Anna [trying to keep up her hard, bitter tone, but gradually letting a pitiful note of pleading creep in]: And if I told you that yust getting out in this barge, and being on the sea had changed me and made me feel different about things, ’s if all I’d been through wasn’t me and didn’t count and was yust like it never happened—you’d laugh, wouldn’t you? And you’d die laughing sure if I said that meeting you that funny way that night in the fog, and afterwards seeing that you was straight goods stuck on me, had got me to thinking for the first time, and I sized you up as a different kind of man—a sea man as different from the ones on land as water is from mud—and that was why I got stuck on you, too... Don’t you see how I changed?

But, in the Aristotelian sense, O’Neill’s characters rarely change; they merely exchange one identity for another to suit the situation: the whore becomes a saint when it looks like a john will pay her rent.
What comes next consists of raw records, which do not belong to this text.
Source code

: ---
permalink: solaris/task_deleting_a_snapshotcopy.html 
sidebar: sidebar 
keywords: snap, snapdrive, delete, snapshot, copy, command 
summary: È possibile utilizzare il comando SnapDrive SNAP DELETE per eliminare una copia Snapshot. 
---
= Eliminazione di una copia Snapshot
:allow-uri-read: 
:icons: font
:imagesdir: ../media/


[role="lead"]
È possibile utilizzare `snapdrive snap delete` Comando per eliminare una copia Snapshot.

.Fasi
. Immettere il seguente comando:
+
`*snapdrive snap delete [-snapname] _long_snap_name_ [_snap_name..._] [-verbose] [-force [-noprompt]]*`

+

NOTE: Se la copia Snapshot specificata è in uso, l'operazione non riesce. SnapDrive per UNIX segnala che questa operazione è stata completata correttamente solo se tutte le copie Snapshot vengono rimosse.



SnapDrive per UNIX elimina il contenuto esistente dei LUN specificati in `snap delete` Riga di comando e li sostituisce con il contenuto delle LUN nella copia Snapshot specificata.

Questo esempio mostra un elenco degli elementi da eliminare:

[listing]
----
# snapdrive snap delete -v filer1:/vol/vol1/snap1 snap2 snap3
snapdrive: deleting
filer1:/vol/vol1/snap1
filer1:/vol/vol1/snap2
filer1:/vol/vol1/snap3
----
Equal to the playwright’s fascination with the sea—an ever-shifting natural force that generally reflects any oceanic changes his characters think they’re going through—was his interest in masks. In plays such as Lazarus Laughed and Strange Interlude, O’Neill’s characters do not use masks as props but as shields for defending the illusions we pile one on top of the other in an effort to become an idealized self. In The Emperor Jones, race itself is a mask.

Nowhere in Arthur and Barbara Gelb’s definitive 1962 biography O’Neill do the authors indicate that their subject was especially attuned to black life in America. (The most realistically drawn black O’Neill character is Joe Mott, from 1940’s The Iceman Cometh.) But what we do know is that O’Neill’s imagination was particularly taken with the marginalized—the detritus washed up by the sea of life. Written when segregation, not to mention lynching, was still in effect, the character Brutus Jones survives the whiteness that threatened to overtake his pre-island life by listening to “white quality talk,” and, presumably, using that same talk to oppress blacks himself. On the island he will never own, Jones is no longer among the hunted; now he’s a gatherer of prey.

By the time the film version of The Emperor Jones was produced, Robeson had become the American theater’s first great black hope. When the rights to the play were purchased, O’Neill not only demanded that Robeson reprise his stage triumph but also that the actor’s name appear over the title. For his part, Robeson insisted that the film be shot above the Mason-Dixon Line, the better to avoid the cruel effects of apartheid. Often, an artist finds himself living in a strange home. But America in 1933 was crueler than most: segregation, the Depression, mob violence, Prohibition—a moralistic age that presaged our own. Still, what better moment for Robeson to tackle the role that would make him a star? For he must have known that Brutus Jones—despite O’Neill’s limitations in his conception of the role—was a “bad nigger,” that all-too-real being who disavowed what America said he should be: subservient, invisible.

And Robeson must have found something in O’Neill’s critique of Jones’s fiction, with its implicit message that the truth will find one out, race and class notwithstanding. Today, one can see that Robeson best conveyed that thesis through his character’s physicality. He uses O’Neill’s language as a cloak in which to wrap his powerful body. As Jones attempts to flee the island that was never his home, casting off his partially self-conferred majesty like a robe, Robeson uses his large, handsome face to break through the double mask of race and invented black language. So doing, the film is a credible document of an actor not trying to play black, but to be black. As Robeson works through the language to impart something of the mystery and heartache and power that trouble Jones’s eyes, head, and torso, he reveals all that is good and still necessary to see in his collaboration with O’Neill: their joint creation of a mournful song of being that ends in race and capitalism’s necessary but ultimately unachievable death.